__DO THIS__. Swap every "dy f" in the entries below for "dy mf" and write all the entries out again with nothing else changed. Leave the pictures out.

__ROWS__.
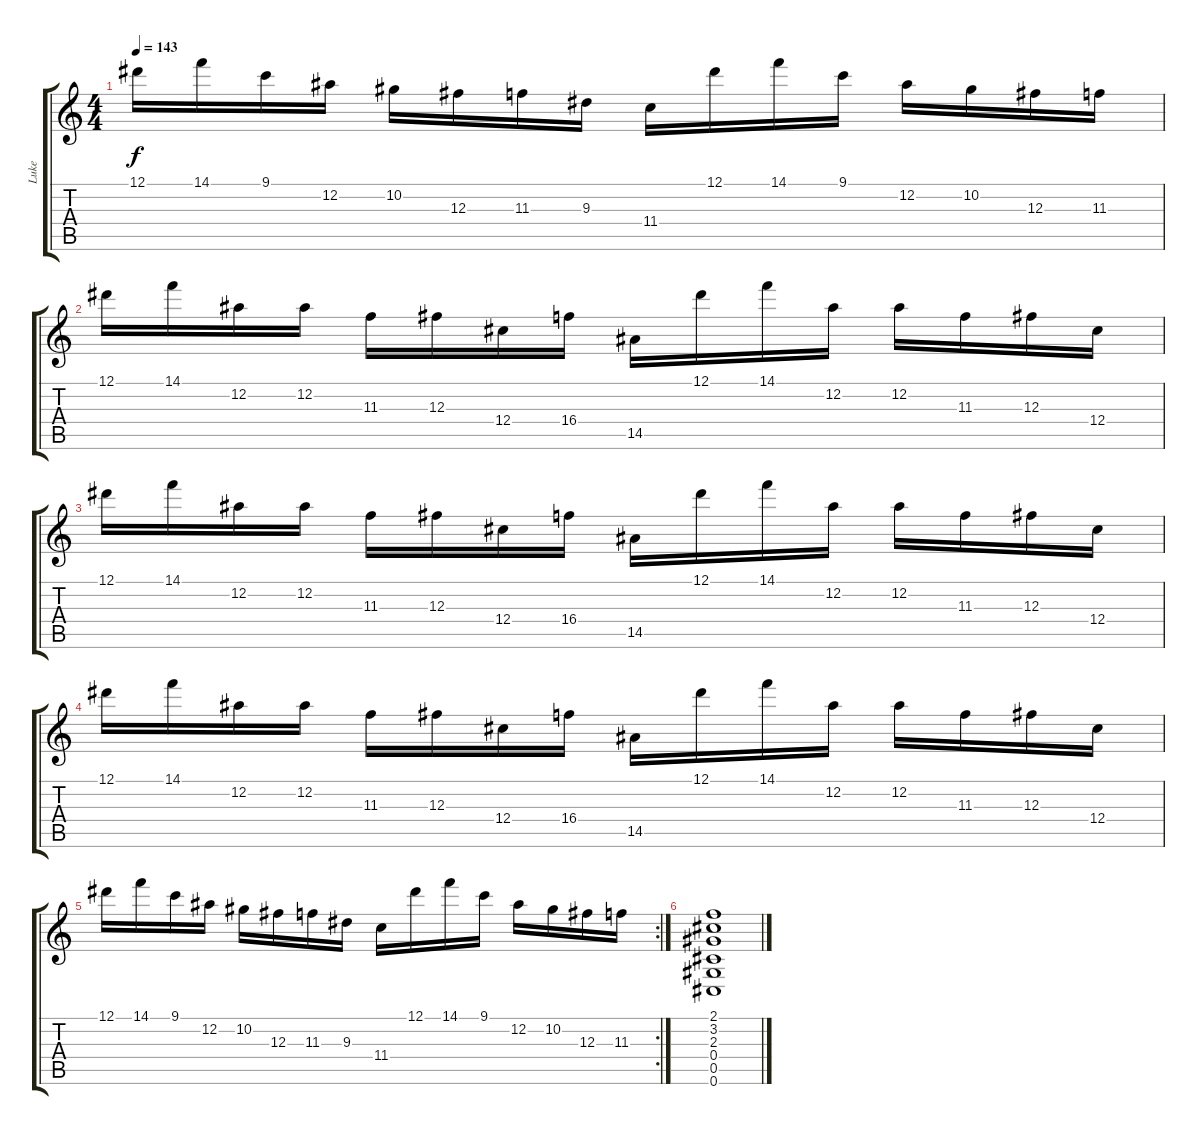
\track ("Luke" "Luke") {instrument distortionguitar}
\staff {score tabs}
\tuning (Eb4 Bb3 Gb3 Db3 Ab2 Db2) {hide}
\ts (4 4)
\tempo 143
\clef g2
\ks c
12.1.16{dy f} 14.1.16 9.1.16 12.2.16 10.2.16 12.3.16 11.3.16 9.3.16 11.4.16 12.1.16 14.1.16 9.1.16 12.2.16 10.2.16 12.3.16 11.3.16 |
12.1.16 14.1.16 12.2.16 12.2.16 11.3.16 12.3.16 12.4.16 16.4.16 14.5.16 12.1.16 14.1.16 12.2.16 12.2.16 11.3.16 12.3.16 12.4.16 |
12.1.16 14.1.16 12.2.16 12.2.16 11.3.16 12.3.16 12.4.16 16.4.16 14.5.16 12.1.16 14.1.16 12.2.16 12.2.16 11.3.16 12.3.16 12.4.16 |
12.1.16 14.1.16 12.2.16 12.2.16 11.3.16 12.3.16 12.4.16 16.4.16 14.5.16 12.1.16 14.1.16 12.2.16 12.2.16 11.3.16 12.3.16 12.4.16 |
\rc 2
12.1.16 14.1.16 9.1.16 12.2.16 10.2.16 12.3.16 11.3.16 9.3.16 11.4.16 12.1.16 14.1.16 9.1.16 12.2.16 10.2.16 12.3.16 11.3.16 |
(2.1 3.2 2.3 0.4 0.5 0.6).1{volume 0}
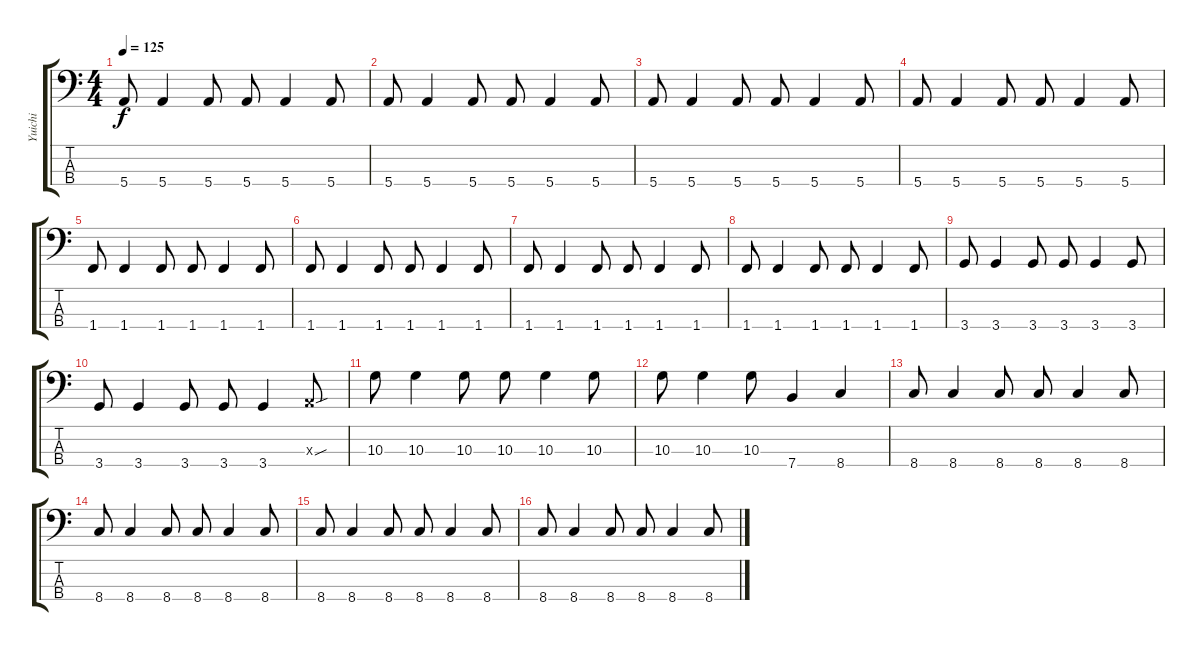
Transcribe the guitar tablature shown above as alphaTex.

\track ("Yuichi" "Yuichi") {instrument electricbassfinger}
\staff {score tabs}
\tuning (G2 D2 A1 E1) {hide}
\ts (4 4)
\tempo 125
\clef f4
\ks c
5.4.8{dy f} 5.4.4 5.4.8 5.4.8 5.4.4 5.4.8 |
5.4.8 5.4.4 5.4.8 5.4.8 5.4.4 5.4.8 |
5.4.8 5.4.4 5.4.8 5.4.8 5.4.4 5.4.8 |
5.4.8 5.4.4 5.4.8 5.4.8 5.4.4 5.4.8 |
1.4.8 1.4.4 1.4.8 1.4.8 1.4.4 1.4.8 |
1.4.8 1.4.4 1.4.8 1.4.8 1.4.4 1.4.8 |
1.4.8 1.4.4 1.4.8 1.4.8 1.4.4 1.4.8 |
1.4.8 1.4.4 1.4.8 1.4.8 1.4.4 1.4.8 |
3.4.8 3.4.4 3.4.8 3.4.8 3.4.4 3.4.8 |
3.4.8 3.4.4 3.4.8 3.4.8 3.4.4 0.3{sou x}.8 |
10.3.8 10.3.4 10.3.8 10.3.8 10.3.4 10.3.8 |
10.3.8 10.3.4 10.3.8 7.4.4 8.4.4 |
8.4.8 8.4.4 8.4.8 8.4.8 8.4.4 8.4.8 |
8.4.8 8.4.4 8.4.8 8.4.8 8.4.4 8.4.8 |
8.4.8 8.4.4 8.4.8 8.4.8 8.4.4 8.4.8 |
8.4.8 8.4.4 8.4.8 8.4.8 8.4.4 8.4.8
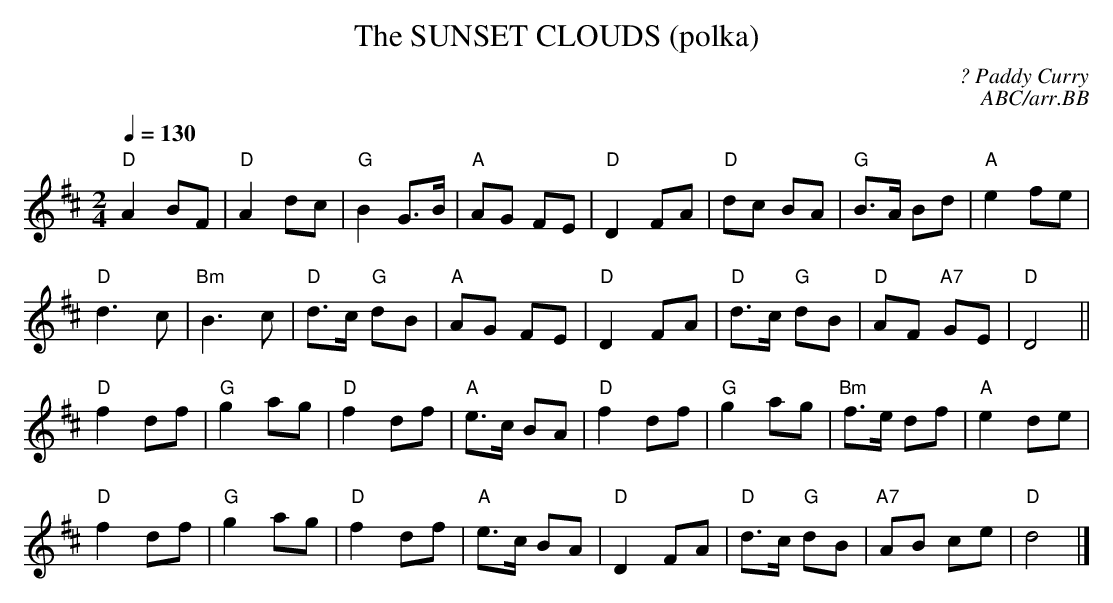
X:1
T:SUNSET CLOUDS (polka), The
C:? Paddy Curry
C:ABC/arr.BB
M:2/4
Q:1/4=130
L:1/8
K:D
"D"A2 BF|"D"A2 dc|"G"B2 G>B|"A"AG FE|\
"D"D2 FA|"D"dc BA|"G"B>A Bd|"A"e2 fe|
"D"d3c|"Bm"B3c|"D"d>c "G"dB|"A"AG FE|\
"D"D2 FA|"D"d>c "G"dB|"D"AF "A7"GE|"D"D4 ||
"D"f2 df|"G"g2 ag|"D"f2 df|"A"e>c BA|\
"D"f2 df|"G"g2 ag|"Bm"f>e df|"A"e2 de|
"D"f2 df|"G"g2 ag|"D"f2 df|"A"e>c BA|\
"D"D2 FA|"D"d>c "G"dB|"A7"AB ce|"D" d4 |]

__WRITTEN SOLUTION__.
\track ("Luke" "Luke") {instrument distortionguitar}
\staff {score tabs}
\tuning (Eb4 Bb3 Gb3 Db3 Ab2 Db2) {hide}
\ts (4 4)
\tempo 143
\clef g2
\ks c
12.1.16{dy mf} 14.1.16 9.1.16 12.2.16 10.2.16 12.3.16 11.3.16 9.3.16 11.4.16 12.1.16 14.1.16 9.1.16 12.2.16 10.2.16 12.3.16 11.3.16 |
12.1.16 14.1.16 12.2.16 12.2.16 11.3.16 12.3.16 12.4.16 16.4.16 14.5.16 12.1.16 14.1.16 12.2.16 12.2.16 11.3.16 12.3.16 12.4.16 |
12.1.16 14.1.16 12.2.16 12.2.16 11.3.16 12.3.16 12.4.16 16.4.16 14.5.16 12.1.16 14.1.16 12.2.16 12.2.16 11.3.16 12.3.16 12.4.16 |
12.1.16 14.1.16 12.2.16 12.2.16 11.3.16 12.3.16 12.4.16 16.4.16 14.5.16 12.1.16 14.1.16 12.2.16 12.2.16 11.3.16 12.3.16 12.4.16 |
\rc 2
12.1.16 14.1.16 9.1.16 12.2.16 10.2.16 12.3.16 11.3.16 9.3.16 11.4.16 12.1.16 14.1.16 9.1.16 12.2.16 10.2.16 12.3.16 11.3.16 |
(2.1 3.2 2.3 0.4 0.5 0.6).1{volume 0}
Transcribe the guitar tablature shown above as alphaTex.

\track ("Yuichi" "Yuichi") {instrument electricbassfinger}
\staff {score tabs}
\tuning (G2 D2 A1 E1) {hide}
\ts (4 4)
\tempo 125
\clef f4
\ks c
5.4.8{dy mf} 5.4.4 5.4.8 5.4.8 5.4.4 5.4.8 |
5.4.8 5.4.4 5.4.8 5.4.8 5.4.4 5.4.8 |
5.4.8 5.4.4 5.4.8 5.4.8 5.4.4 5.4.8 |
5.4.8 5.4.4 5.4.8 5.4.8 5.4.4 5.4.8 |
1.4.8 1.4.4 1.4.8 1.4.8 1.4.4 1.4.8 |
1.4.8 1.4.4 1.4.8 1.4.8 1.4.4 1.4.8 |
1.4.8 1.4.4 1.4.8 1.4.8 1.4.4 1.4.8 |
1.4.8 1.4.4 1.4.8 1.4.8 1.4.4 1.4.8 |
3.4.8 3.4.4 3.4.8 3.4.8 3.4.4 3.4.8 |
3.4.8 3.4.4 3.4.8 3.4.8 3.4.4 0.3{sou x}.8 |
10.3.8 10.3.4 10.3.8 10.3.8 10.3.4 10.3.8 |
10.3.8 10.3.4 10.3.8 7.4.4 8.4.4 |
8.4.8 8.4.4 8.4.8 8.4.8 8.4.4 8.4.8 |
8.4.8 8.4.4 8.4.8 8.4.8 8.4.4 8.4.8 |
8.4.8 8.4.4 8.4.8 8.4.8 8.4.4 8.4.8 |
8.4.8 8.4.4 8.4.8 8.4.8 8.4.4 8.4.8
X:1
T:SUNSET CLOUDS (polka), The
C:? Paddy Curry
C:ABC/arr.BB
M:2/4
Q:1/4=130
L:1/8
K:D
"D"A2 BF|"D"A2 dc|"G"B2 G>B|"A"AG FE|\
"D"D2 FA|"D"dc BA|"G"B>A Bd|"A"e2 fe|
"D"d3c|"Bm"B3c|"D"d>c "G"dB|"A"AG FE|\
"D"D2 FA|"D"d>c "G"dB|"D"AF "A7"GE|"D"D4 ||
"D"f2 df|"G"g2 ag|"D"f2 df|"A"e>c BA|\
"D"f2 df|"G"g2 ag|"Bm"f>e df|"A"e2 de|
"D"f2 df|"G"g2 ag|"D"f2 df|"A"e>c BA|\
"D"D2 FA|"D"d>c "G"dB|"A7"AB ce|"D" d4 |]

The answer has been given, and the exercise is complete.